Q. When you were talking about Mike Jacquet, you mentioned the difficulty this year for rookies in this unusual season. How much of it has just been on them because of all this? How much extra work have they had to put in to try to catch up? (Dave Zangaro)
JIM SCHWARTZ: I mean, again, everybody works hard in this league. I mean, if you guys were able to come to our practices, you would see a significant portion of our team staying afterwards. Our practice is over, Doug [head coach Doug Pederson] calls them all off, gives them their marching orders and then they go right back to work. It’s really impressive, because everybody is hungry for that. They’re hungry for meetings. They can’t be in meetings in person.
It’s really changed. Guys are always hardworking. It’s really just changed the avenues that they’re able to get some extra seasoning and get some extra attention. It’s become doing it remotely, it’s become staying on the practice field after practice is over, trying to get some individual attention hands on, and they also do — the way our stuff goes, there is more free time in the day because of transition time and guys having to stay home to do meetings and stuff.
So they do have a little bit more time for sort of self-directed film study, but it’s really just sort of just shuffling their time. This has benefitted guys that are good workers and diligent and organized guys and disciplined guys when it comes to their work process.
Q. I was just kind of curious, you kept S Jalen Mills at safety. I know he played some corner because CB Kevon Seymour got hurt, but I was wondering what the decision was as far as keeping him there, and how do you think he did overall? (Martin Frank)
JIM SCHWARTZ: Well, I really wanted to keep him there because of our communication. We knew we were going to have all those guys playing different positions, and it was like, look, let’s keep one rock in the same position, and I thought that was important. His communication was outstanding.
He had a bad play in the game, gave up a short completion and then missed a tackle, and it was a big play. But I think a lot of the rest of the stuff sort of goes unsung with a player like that. He was working really hard during the game, sort of hand in hand with me to give me my eyes on the field, my ears on the field, ‘Hey, what’s going on out there, what can we do to settle these guys down?’
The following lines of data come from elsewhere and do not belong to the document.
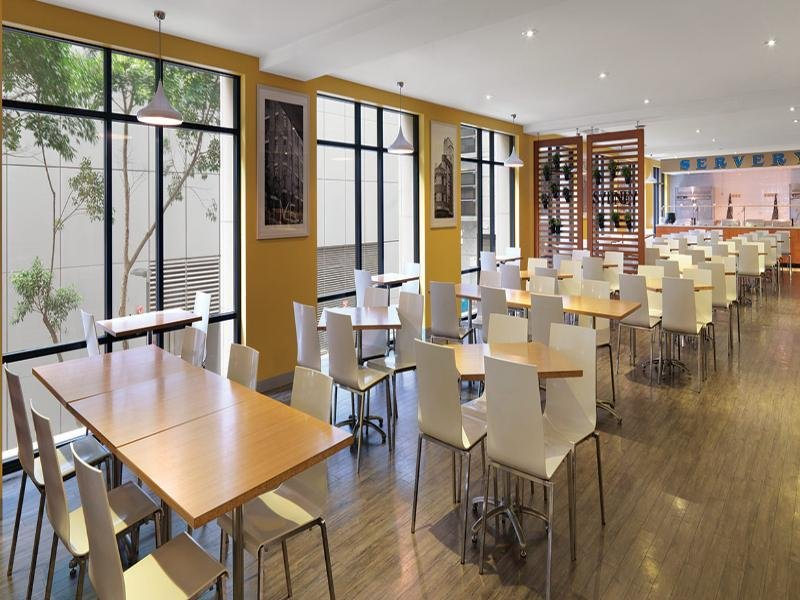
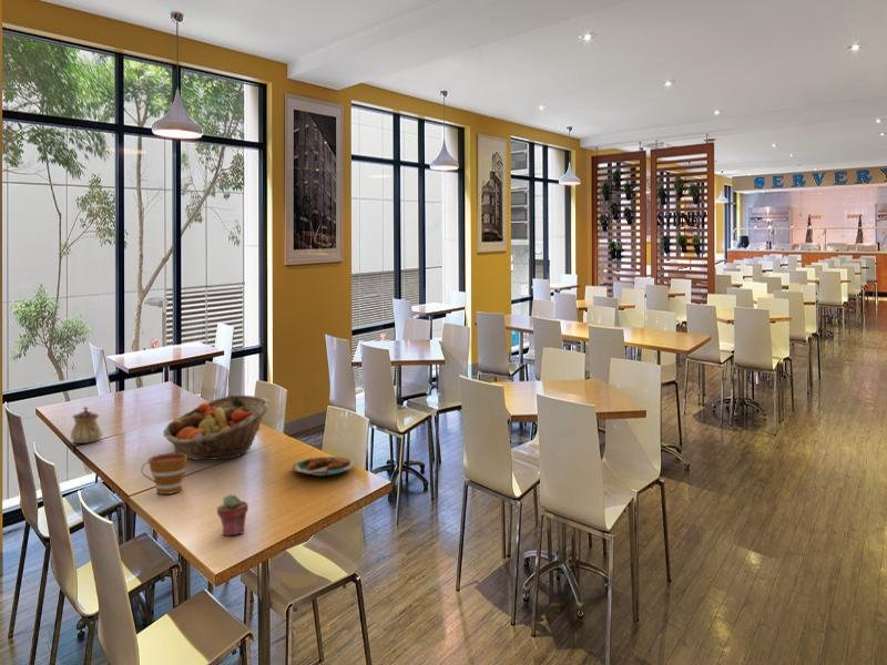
+ plate [290,456,357,477]
+ potted succulent [216,493,249,536]
+ cup [141,452,188,495]
+ teapot [70,406,104,444]
+ fruit basket [162,393,272,461]
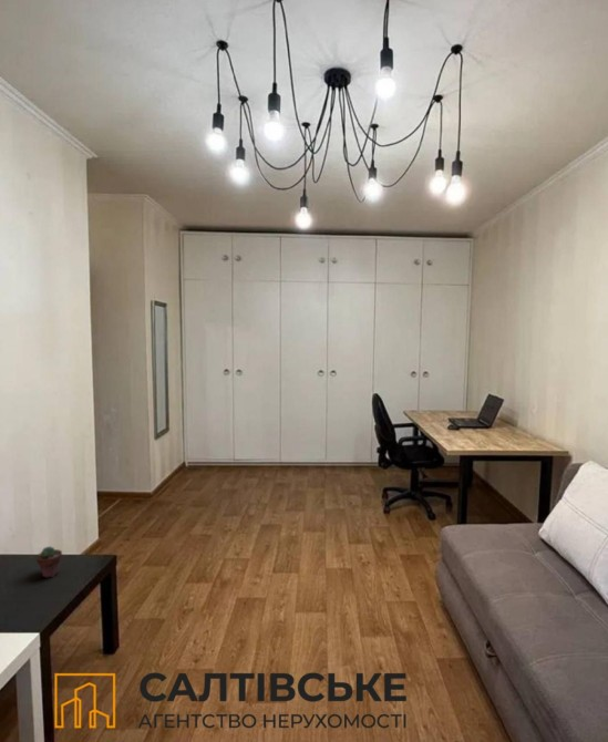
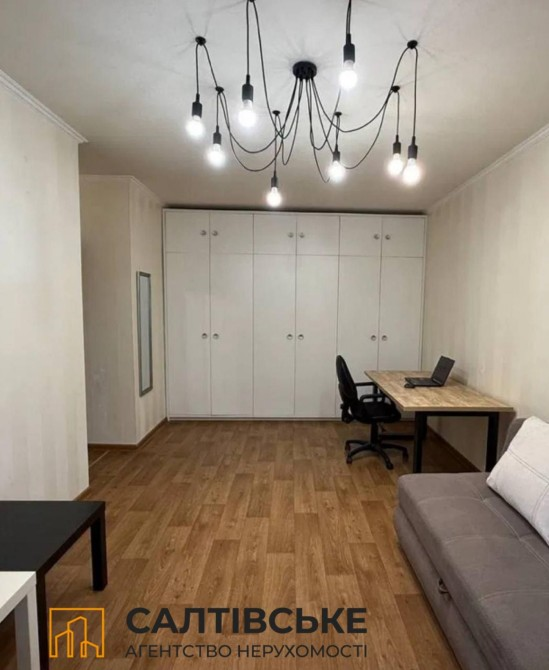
- potted succulent [35,545,63,579]
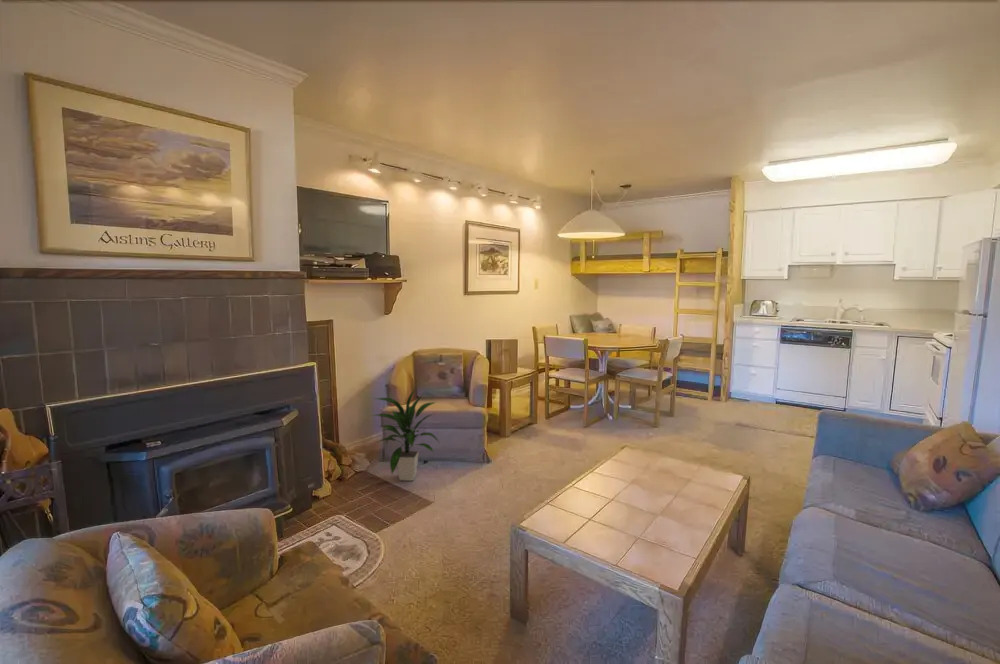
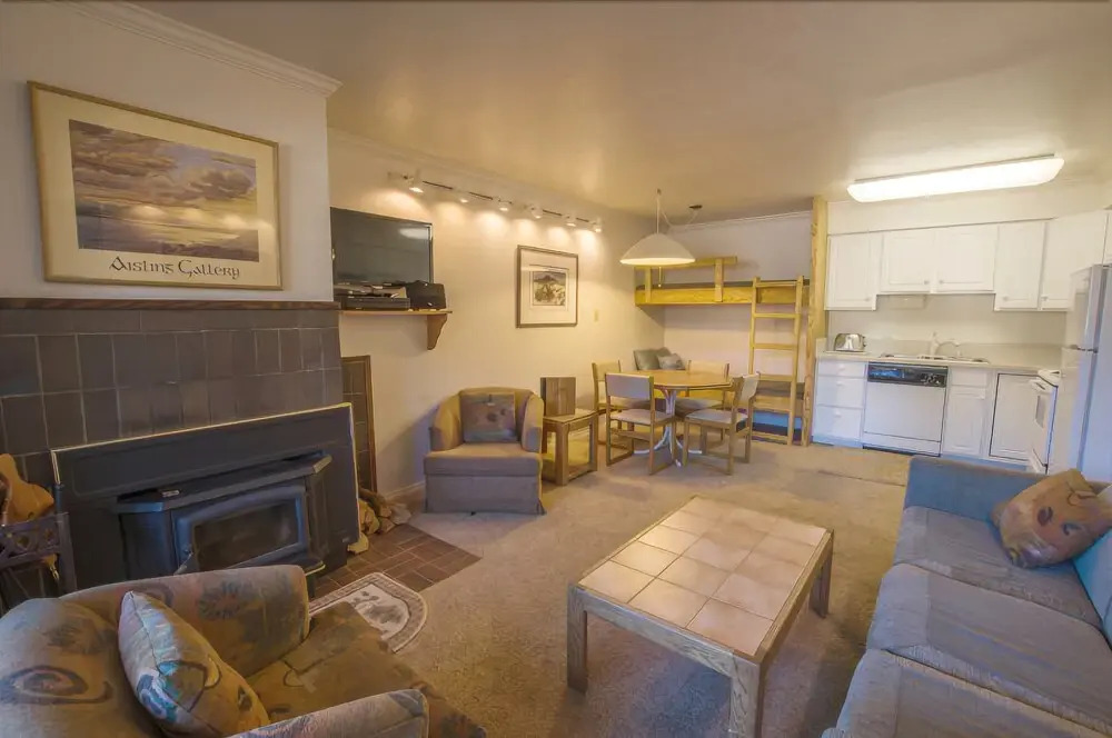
- indoor plant [371,388,440,482]
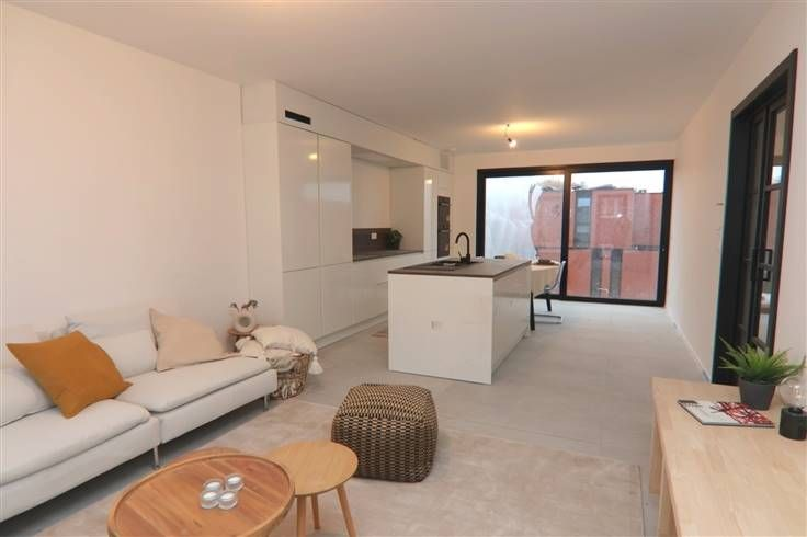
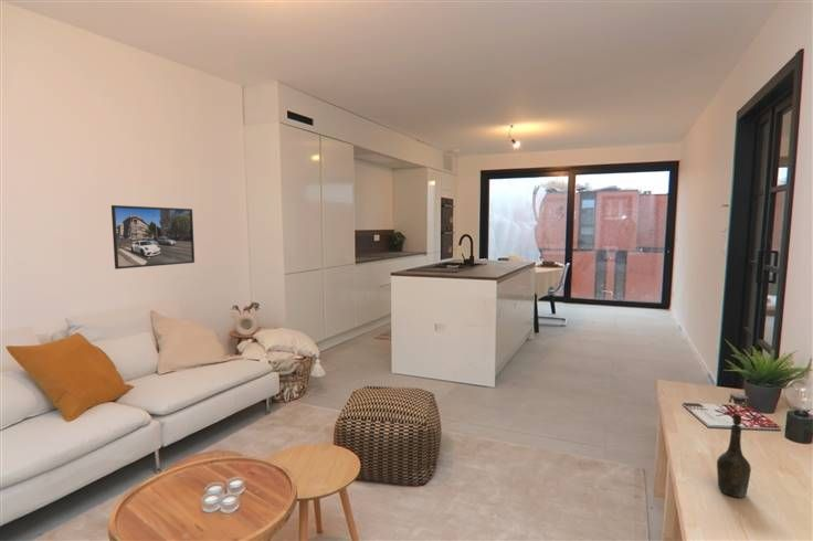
+ bottle [716,392,752,499]
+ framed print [110,204,196,270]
J [Jalen Mills] is outstanding on the sideline. I mean, he’s intense. He’s competitive. He is always positive. I’ve really been impressed by his demeanor. He was a little bit more sort of fiery as a corner and as a one-on-one game out there, but he’s outstanding as a safety when it comes to communication on the sideline, when it comes to getting the guys together, putting fires out, communicating with linebackers, communicating with his coaches. I think that’s been a big step in his career.
He made a big — was able to get [Cardinals QB] Kyler Murray on the ground, get the ball back for our offense one time, and we know that’s not an easy tackle to make. It wasn’t a tackle that will go down in the form tackle, but most important thing about tackle is get him on the ground before the sticks and we were able to get the ball back for our offense, and that was a big play in the game. Unfortunately, we weren’t able to win the game. It’s hard to point to things like that, but some of those things fly a little bit below the radar with Jalen.